++++ Data

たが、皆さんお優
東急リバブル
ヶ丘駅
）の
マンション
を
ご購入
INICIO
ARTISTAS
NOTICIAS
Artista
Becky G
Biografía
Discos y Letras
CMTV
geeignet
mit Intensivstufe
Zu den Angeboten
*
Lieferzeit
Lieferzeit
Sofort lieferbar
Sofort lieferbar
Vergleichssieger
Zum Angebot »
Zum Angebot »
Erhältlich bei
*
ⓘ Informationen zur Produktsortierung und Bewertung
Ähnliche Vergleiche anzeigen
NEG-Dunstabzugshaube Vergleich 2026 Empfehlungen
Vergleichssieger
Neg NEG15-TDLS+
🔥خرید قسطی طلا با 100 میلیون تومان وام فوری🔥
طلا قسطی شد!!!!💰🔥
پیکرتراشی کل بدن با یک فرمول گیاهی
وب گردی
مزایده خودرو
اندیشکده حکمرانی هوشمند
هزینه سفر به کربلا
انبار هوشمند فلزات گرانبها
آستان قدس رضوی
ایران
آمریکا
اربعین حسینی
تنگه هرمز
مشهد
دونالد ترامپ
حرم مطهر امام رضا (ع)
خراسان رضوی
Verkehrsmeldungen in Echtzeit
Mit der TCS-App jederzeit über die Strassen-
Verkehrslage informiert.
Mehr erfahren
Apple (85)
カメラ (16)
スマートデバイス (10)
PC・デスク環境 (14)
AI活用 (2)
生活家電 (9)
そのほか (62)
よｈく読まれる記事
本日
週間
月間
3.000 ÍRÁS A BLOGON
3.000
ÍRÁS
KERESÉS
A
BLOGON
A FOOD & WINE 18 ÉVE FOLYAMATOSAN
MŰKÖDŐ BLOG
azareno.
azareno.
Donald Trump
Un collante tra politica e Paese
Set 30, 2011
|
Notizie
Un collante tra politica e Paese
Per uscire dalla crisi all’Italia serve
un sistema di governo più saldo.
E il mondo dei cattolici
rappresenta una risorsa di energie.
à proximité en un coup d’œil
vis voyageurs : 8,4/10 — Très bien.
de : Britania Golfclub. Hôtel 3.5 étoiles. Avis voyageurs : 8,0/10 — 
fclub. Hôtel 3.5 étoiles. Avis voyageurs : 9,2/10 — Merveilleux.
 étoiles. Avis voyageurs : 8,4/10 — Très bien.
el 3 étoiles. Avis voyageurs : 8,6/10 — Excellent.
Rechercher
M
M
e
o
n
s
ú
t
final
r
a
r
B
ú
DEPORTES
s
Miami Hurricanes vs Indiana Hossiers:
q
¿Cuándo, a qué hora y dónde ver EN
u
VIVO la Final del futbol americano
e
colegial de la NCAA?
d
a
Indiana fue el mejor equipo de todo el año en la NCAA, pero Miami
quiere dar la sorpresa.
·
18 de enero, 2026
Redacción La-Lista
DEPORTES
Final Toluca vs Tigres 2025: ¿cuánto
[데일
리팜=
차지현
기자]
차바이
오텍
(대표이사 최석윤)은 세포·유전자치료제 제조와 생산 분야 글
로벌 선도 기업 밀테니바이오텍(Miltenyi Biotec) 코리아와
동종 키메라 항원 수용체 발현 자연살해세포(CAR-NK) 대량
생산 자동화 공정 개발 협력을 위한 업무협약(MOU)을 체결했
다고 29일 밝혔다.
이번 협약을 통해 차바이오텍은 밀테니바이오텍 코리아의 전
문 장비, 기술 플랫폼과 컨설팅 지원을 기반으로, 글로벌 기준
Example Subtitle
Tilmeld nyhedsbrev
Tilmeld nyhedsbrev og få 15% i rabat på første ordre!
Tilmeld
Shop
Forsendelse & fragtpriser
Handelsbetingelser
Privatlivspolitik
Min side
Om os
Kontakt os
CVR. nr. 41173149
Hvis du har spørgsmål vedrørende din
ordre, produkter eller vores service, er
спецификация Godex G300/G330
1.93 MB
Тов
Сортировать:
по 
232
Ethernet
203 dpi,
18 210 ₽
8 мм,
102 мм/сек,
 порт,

++++++++

In the records, locate each line holding the string "ordre" and copy it.

Tilmeld nyhedsbrev og få 15% i rabat på første ordre!
ordre, produkter eller vores service, er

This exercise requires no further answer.